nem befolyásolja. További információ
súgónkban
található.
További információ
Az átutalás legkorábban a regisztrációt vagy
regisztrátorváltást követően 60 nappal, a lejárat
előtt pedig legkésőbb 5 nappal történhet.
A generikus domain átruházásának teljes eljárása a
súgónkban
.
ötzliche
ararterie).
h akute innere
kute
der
============================================================
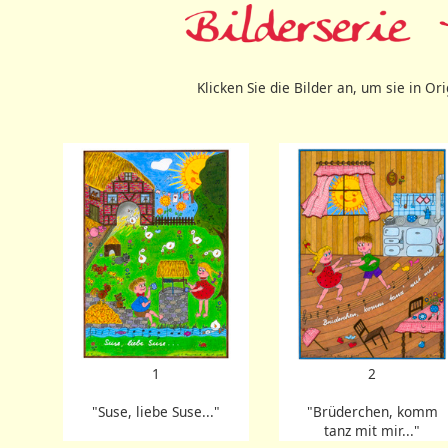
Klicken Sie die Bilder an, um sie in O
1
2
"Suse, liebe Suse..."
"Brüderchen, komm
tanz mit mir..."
============================================================
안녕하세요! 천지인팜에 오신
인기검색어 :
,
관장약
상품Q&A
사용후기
============================================================
ABOUT THIS EXERCISE:
Working through the data above, find every line holding "nappal" and copy it.

SOLUTION FOR THIS EXERCISE:
regisztrátorváltást követően 60 nappal, a lejárat
előtt pedig legkésőbb 5 nappal történhet.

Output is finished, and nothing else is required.